__WORK INSTRUCTION__:
Ignoring the pictures, repeat every entry below exactly as it appears.

__INFORMATION SHOWN__:

= = =

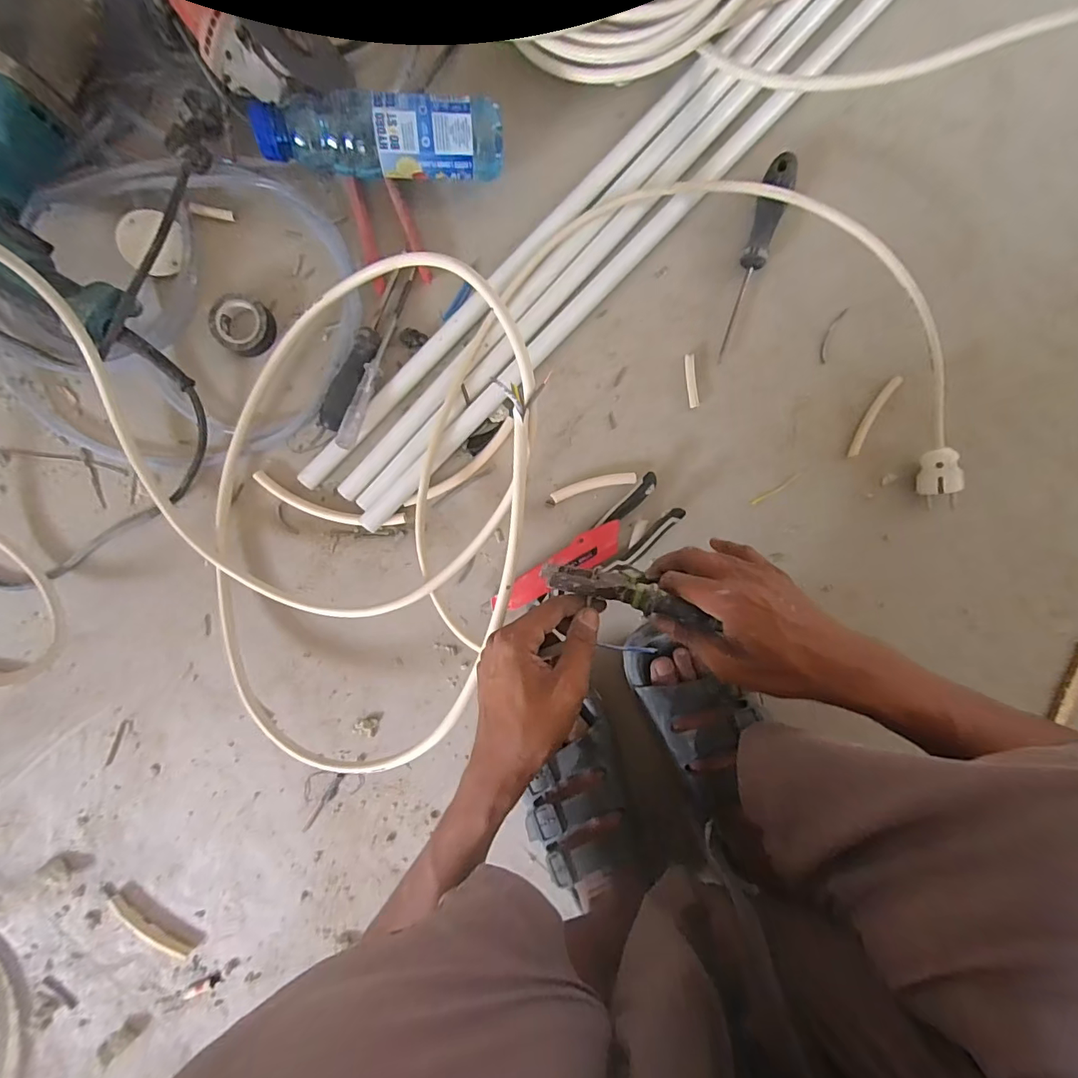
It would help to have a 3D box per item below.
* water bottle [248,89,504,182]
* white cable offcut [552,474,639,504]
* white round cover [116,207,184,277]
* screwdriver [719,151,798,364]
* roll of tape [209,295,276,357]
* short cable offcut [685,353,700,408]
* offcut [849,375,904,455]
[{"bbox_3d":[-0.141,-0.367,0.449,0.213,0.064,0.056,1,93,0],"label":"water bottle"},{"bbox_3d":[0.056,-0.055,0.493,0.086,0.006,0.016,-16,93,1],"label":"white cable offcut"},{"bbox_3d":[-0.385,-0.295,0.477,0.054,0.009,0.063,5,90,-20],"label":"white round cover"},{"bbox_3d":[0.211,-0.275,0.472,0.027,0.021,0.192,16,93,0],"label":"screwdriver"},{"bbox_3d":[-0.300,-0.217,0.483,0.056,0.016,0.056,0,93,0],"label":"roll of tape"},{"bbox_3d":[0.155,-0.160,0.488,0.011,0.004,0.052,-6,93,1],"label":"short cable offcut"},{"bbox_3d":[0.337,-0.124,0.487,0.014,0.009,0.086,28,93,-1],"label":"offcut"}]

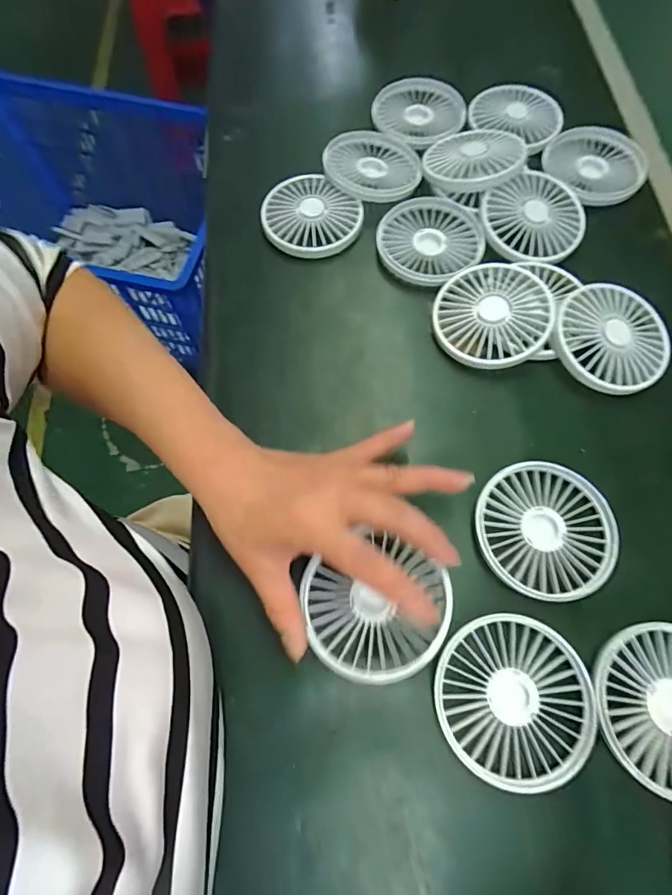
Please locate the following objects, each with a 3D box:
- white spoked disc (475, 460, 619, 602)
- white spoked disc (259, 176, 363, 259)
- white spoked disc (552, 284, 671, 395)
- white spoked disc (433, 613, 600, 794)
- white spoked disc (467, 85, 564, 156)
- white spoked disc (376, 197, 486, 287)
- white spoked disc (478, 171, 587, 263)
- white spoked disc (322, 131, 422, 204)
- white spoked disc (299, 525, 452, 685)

= = =

__SOLUTION TO THIS EXERCISE__:
It would help to have a 3D box per item below.
* water bottle [248,89,504,182]
* white cable offcut [552,474,639,504]
* white round cover [116,207,184,277]
* screwdriver [719,151,798,364]
* roll of tape [209,295,276,357]
* short cable offcut [685,353,700,408]
* offcut [849,375,904,455]
[{"bbox_3d":[-0.141,-0.367,0.449,0.213,0.064,0.056,1,93,0],"label":"water bottle"},{"bbox_3d":[0.056,-0.055,0.493,0.086,0.006,0.016,-16,93,1],"label":"white cable offcut"},{"bbox_3d":[-0.385,-0.295,0.477,0.054,0.009,0.063,5,90,-20],"label":"white round cover"},{"bbox_3d":[0.211,-0.275,0.472,0.027,0.021,0.192,16,93,0],"label":"screwdriver"},{"bbox_3d":[-0.300,-0.217,0.483,0.056,0.016,0.056,0,93,0],"label":"roll of tape"},{"bbox_3d":[0.155,-0.160,0.488,0.011,0.004,0.052,-6,93,1],"label":"short cable offcut"},{"bbox_3d":[0.337,-0.124,0.487,0.014,0.009,0.086,28,93,-1],"label":"offcut"}]

Please locate the following objects, each with a 3D box:
- white spoked disc (475, 460, 619, 602)
- white spoked disc (259, 176, 363, 259)
- white spoked disc (552, 284, 671, 395)
- white spoked disc (433, 613, 600, 794)
- white spoked disc (467, 85, 564, 156)
- white spoked disc (376, 197, 486, 287)
- white spoked disc (478, 171, 587, 263)
- white spoked disc (322, 131, 422, 204)
- white spoked disc (299, 525, 452, 685)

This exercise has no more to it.